Data provided.
------------------------------------------------------------------------

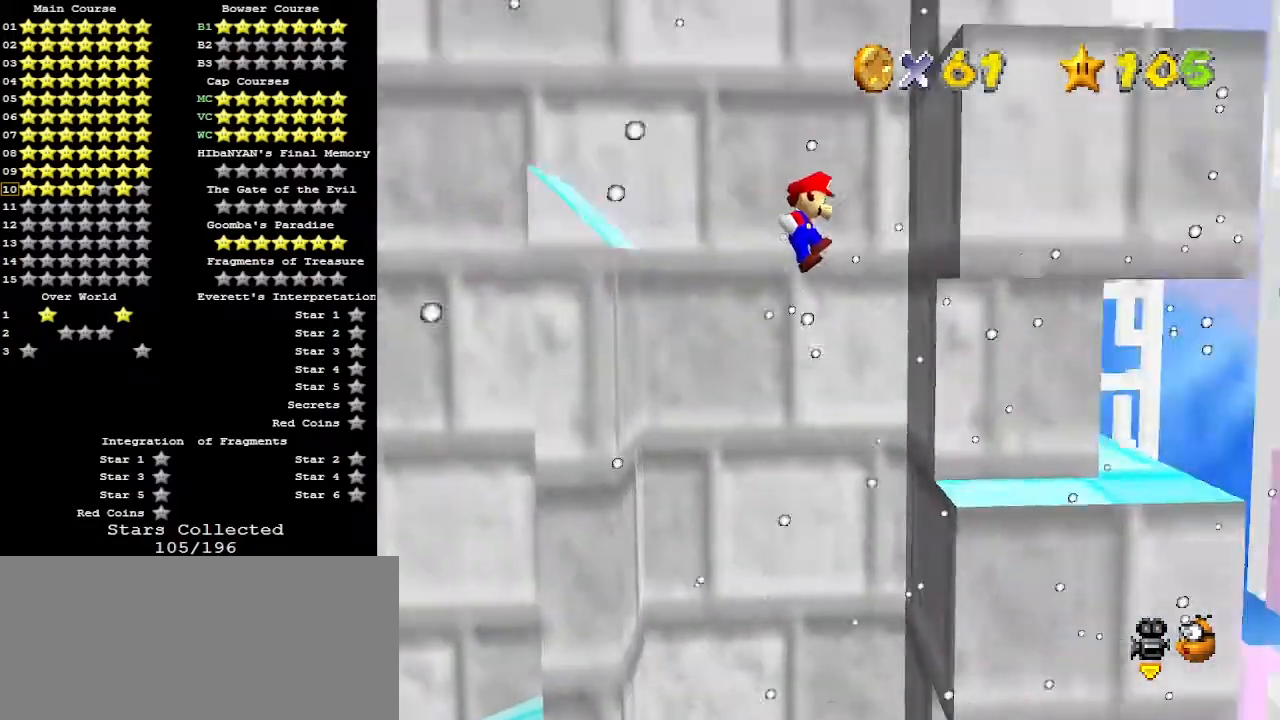
{"buttons": ["A"], "left_stick": "center", "events": [[100, "left_stick", "center"], [233, "A", "down"], [233, "left_stick", "left"], [467, "left_stick", "center"]]}
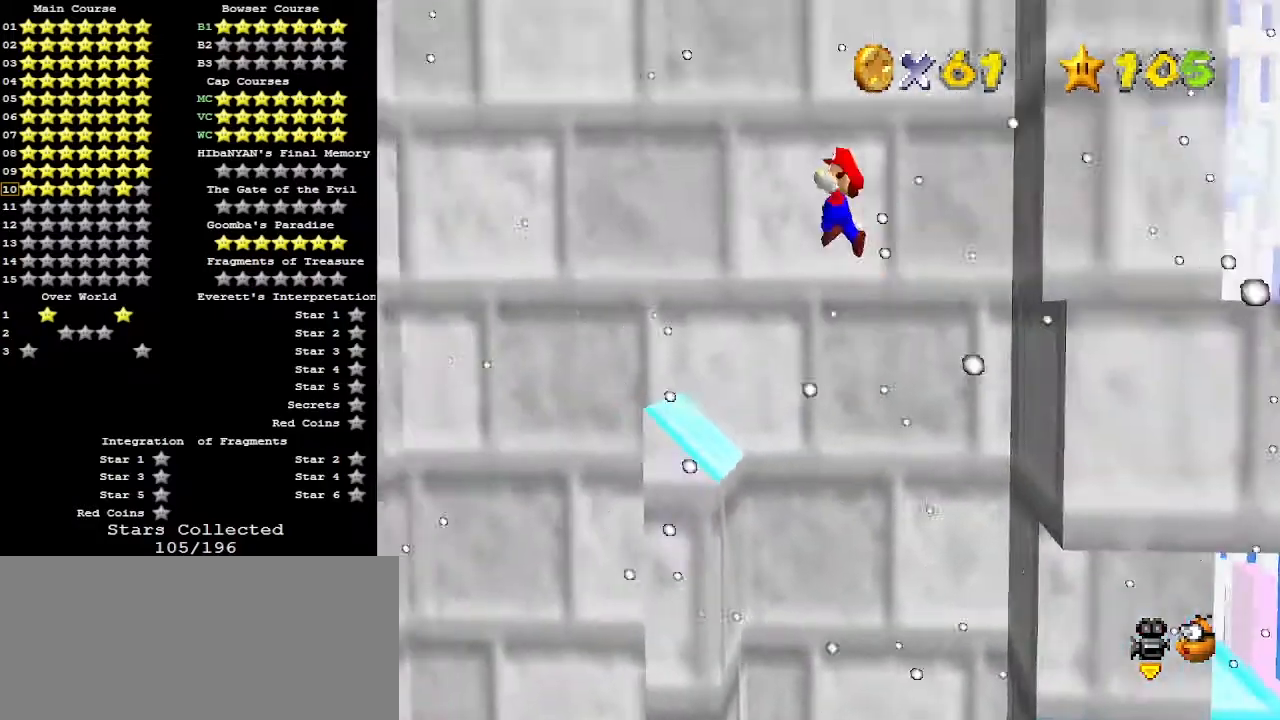
{"buttons": ["A"], "left_stick": "center", "events": []}
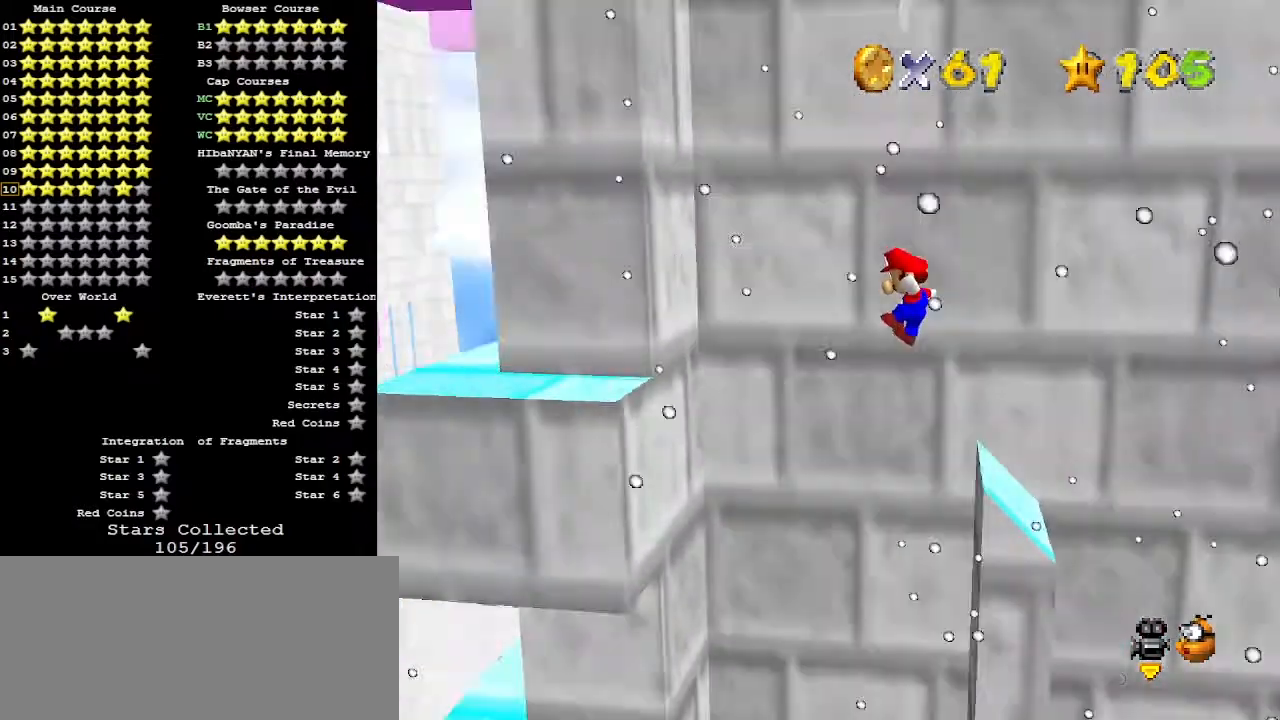
{"buttons": ["A"], "left_stick": "right", "events": [[33, "left_stick", "left"], [167, "A", "up"], [367, "left_stick", "center"], [433, "left_stick", "right"], [500, "A", "down"]]}
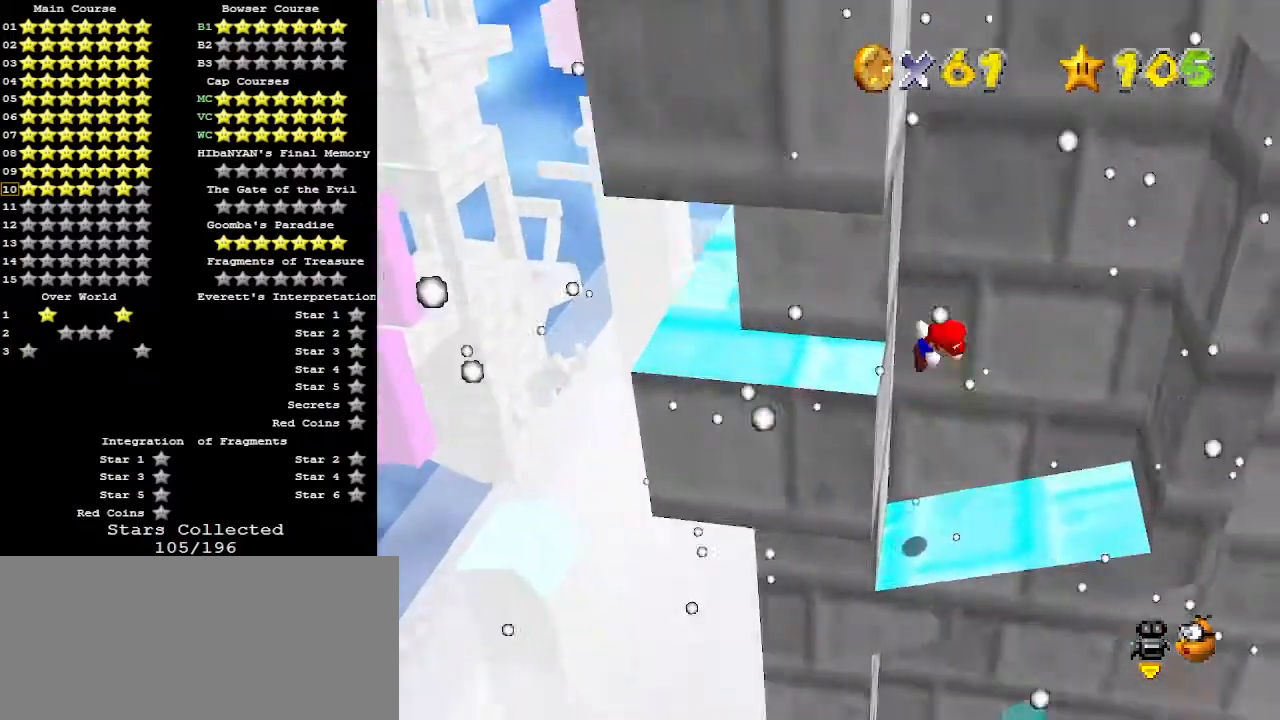
{"buttons": ["A"], "left_stick": "left", "events": [[167, "A", "up"], [467, "left_stick", "left"], [500, "A", "down"]]}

------------------------------------------------------------------------

Prompt. Copy out nothing but text: transcribe the listing exactly and skip each picture.

Completed exercise.
{"buttons": ["A"], "left_stick": "center", "events": [[100, "left_stick", "center"], [233, "A", "down"], [233, "left_stick", "left"], [467, "left_stick", "center"]]}
{"buttons": ["A"], "left_stick": "center", "events": []}
{"buttons": ["A"], "left_stick": "right", "events": [[33, "left_stick", "left"], [167, "A", "up"], [367, "left_stick", "center"], [433, "left_stick", "right"], [500, "A", "down"]]}
{"buttons": ["A"], "left_stick": "left", "events": [[167, "A", "up"], [467, "left_stick", "left"], [500, "A", "down"]]}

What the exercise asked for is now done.